1968 : Mauritius is under the threat of racial conflicts, mainly between those of muslim faith and “Creoles”. Officially started as gang fights, they have been fuelled by communal-based politicians at the eve of independence.
Despite the fights and divisions, Mauritians have no more choice; the independence is proclaimed on March the 12th.
1971 : First political assassination. Azor Adélaïde is shot dead in the middle of the day while he was in a car in Curepipe, with Mr. Paul Bérenger, the then opposition leader, who was the target.
1975 : Cyclone Gervaise with recorded gusts of 280 Kph causes 10 deaths.
1978 : The offices of Le Mauricien newspapers are set to fir by someone who pretends being the witness of another political assassination.
1979 : Cyclone Claudette with recorded gusts of 231 Kph causes 6 deaths, 3,700 are homeless.
Jacques Désiré Laval is beatified.
1992 : Mauritius assessed the status of republic. The governor who is the representative of the British crown becomes the president.

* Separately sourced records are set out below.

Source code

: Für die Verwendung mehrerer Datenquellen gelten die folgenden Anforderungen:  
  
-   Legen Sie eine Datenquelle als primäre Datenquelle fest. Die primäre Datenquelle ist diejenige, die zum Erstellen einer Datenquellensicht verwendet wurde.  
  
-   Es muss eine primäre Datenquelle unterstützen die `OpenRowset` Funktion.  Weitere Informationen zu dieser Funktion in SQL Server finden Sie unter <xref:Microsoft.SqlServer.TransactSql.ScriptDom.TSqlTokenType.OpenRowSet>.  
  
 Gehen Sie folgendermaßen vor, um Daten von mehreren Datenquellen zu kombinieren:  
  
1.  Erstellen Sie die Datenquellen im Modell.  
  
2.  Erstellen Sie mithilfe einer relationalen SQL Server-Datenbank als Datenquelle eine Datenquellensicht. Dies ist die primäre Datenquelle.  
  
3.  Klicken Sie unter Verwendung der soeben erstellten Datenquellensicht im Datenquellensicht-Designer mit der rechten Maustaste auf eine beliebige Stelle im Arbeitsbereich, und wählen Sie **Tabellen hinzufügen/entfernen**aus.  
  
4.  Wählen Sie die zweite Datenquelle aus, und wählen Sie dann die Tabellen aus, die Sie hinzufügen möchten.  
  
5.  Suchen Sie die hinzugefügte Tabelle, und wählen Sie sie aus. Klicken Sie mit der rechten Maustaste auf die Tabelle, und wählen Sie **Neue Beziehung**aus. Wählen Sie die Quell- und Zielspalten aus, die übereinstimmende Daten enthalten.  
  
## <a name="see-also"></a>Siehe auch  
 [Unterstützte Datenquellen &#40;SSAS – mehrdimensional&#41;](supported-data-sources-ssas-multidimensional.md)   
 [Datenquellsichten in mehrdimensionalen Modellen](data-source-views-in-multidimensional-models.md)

1994 : Cyclone Hollanda, the first intense cyclone since 1979 kills 2 and destroys 2,500 homes.
1999 : Death of the famous singer Kaya while in police custody; in more than doubtful circumstances. Riots followed and the beginning of tensions between the Creole population to whom Kaya was an idol, and the Hindus representing the authorities trying to cover-up the clear power-abuse and violence. Berger Agathe, another Rastafarian musician was shot dead in the streets by the police force.
2002 : Cyclone Dina, the last intense cyclone having hit the shores of Mauritius caused heavy rains and gusts of up to 228 Kph.
2011 : The ex minister of finance, Pravind Jugnauth, is arrested in the wake of the “Medpoint affair” where he allegedly gave his approval for the buying of a private clinic by the state, at an over-valued price, while his sister and brother-in-law were major shareholders.
2013 : A heavy shower of just a few hours, causes flash-floods in Port-Louis. 11 reported dead.
2014 : On the eve of proclamation of the general elections held in December, the pretended mistress of fallen Prime minister Nuvin Ramgoolam leaves the country with 8 suitcases and settles in Italy.
2015 : Pravind Jugnauth, while being minister of Finance and vice Prime-minister needs to step-down as he is formally accused in the “Medpoint affair”. He was exonerated in 2016 by the Supreme court.
A police raid at Nuvin Ramgoolam’s house reveals the presence of approximately Rs. 220,000,000 (over 5 m Euro) in his safes. Cash could also be found in more suitcases.